## Data to use
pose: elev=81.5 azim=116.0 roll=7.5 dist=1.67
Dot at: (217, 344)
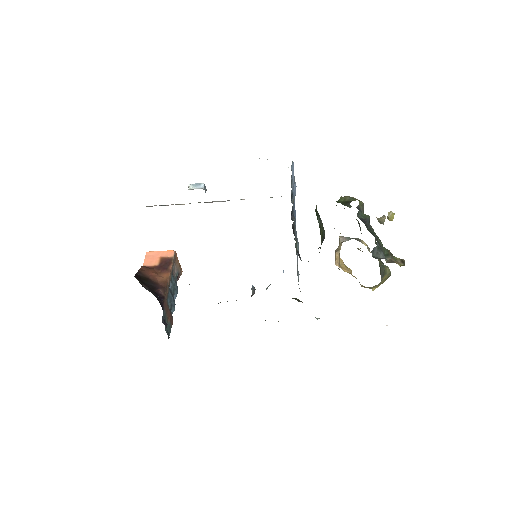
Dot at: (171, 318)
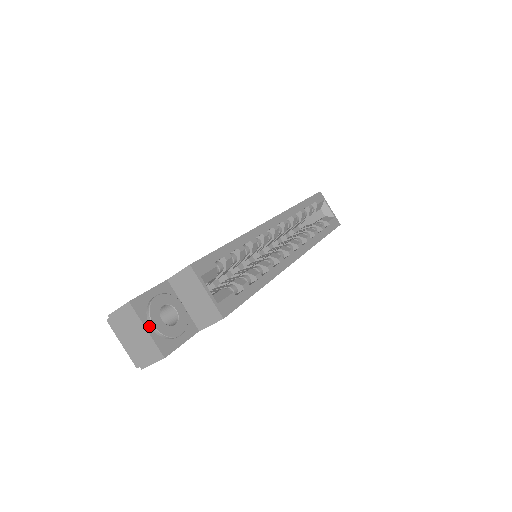
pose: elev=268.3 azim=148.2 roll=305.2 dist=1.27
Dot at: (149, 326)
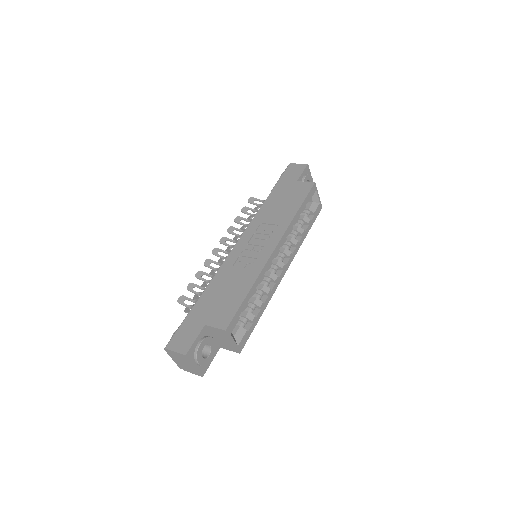
Dot at: (195, 363)
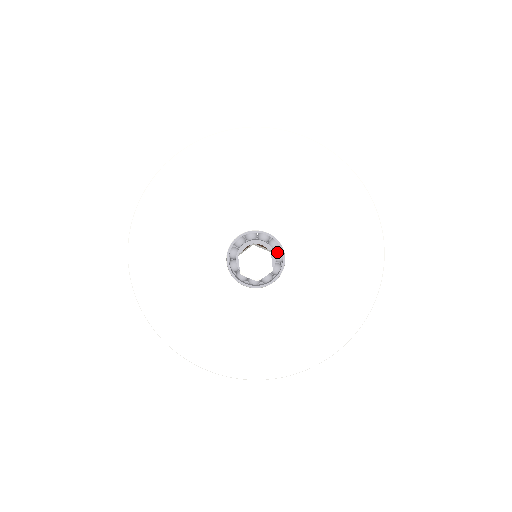
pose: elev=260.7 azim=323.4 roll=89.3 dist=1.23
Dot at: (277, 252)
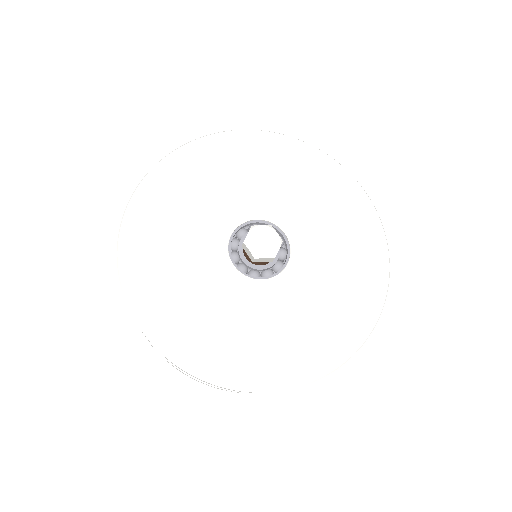
Dot at: occluded
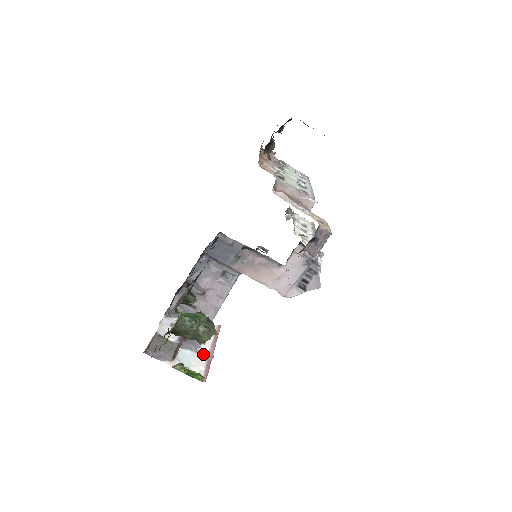
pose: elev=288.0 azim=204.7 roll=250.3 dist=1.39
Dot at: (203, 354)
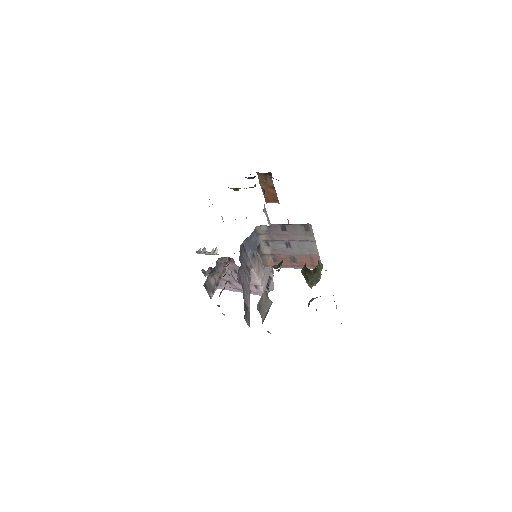
Dot at: occluded
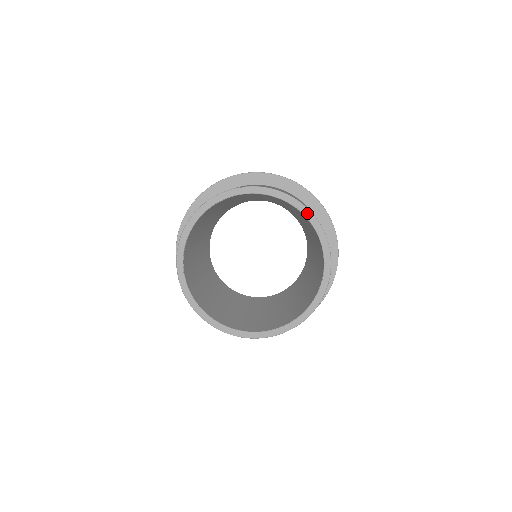
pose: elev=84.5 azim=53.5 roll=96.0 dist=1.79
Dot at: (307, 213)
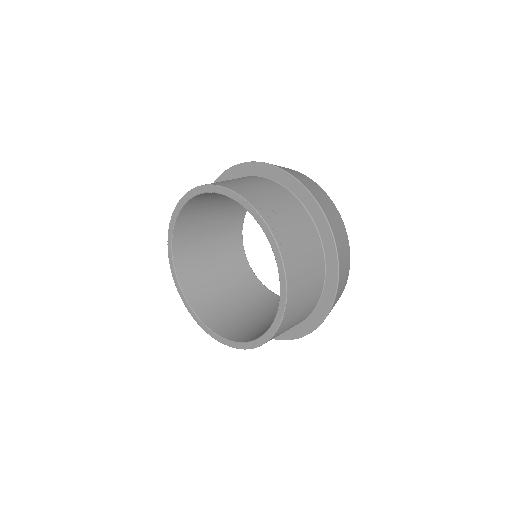
Dot at: (271, 238)
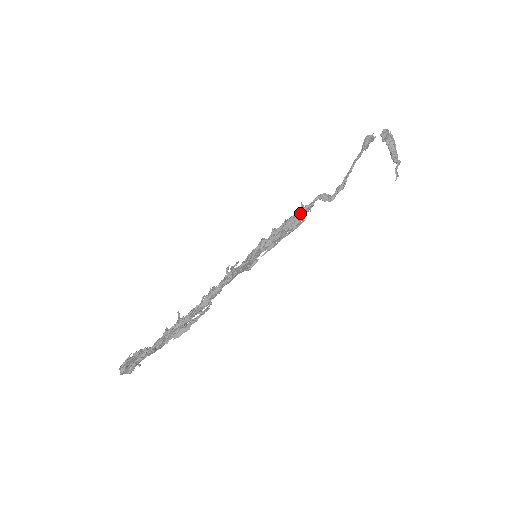
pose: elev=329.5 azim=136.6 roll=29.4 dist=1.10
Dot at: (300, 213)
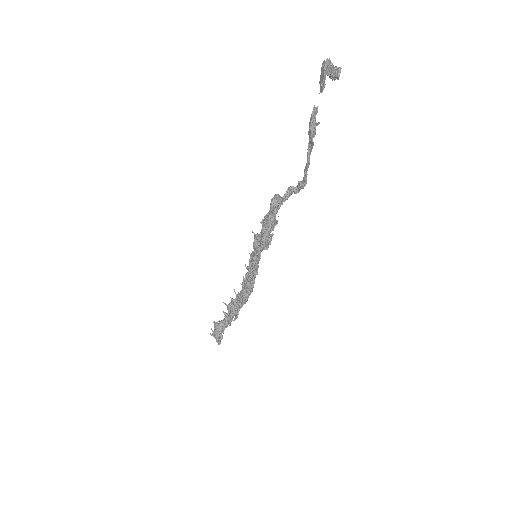
Dot at: (275, 217)
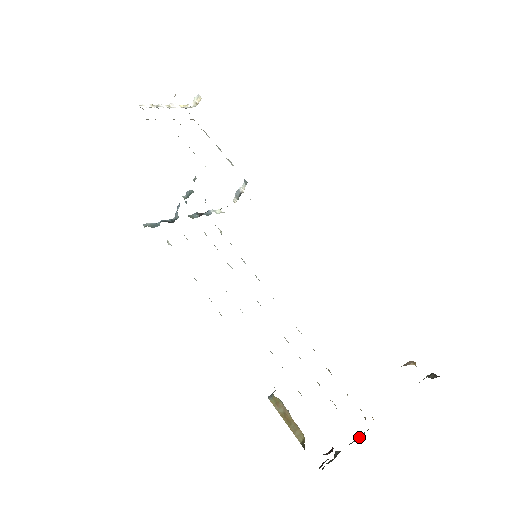
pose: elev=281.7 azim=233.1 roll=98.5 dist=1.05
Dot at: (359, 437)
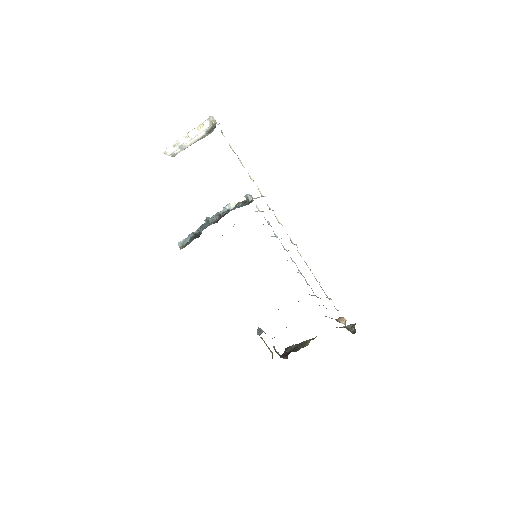
Dot at: (307, 342)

## What you should do
Copy every line of the records above character for character, leaving out the pictures.

## The completed task
pose: elev=81.5 azim=116.0 roll=7.5 dist=1.67
Dot at: (217, 344)
Dot at: (171, 318)
pose: elev=268.3 azim=148.2 roll=305.2 dist=1.27
Dot at: (149, 326)
Dot at: (195, 363)
pose: elev=260.7 azim=323.4 roll=89.3 dist=1.23
Dot at: (277, 252)
Dot at: occluded
pose: elev=288.0 azim=204.7 roll=250.3 dist=1.39
Dot at: (203, 354)
Dot at: occluded
pose: elev=84.5 azim=53.5 roll=96.0 dist=1.79
Dot at: (307, 213)
Dot at: (271, 238)
pose: elev=329.5 azim=136.6 roll=29.4 dist=1.10
Dot at: (300, 213)
Dot at: (275, 217)
pose: elev=281.7 azim=233.1 roll=98.5 dist=1.05
Dot at: (359, 437)
Dot at: (307, 342)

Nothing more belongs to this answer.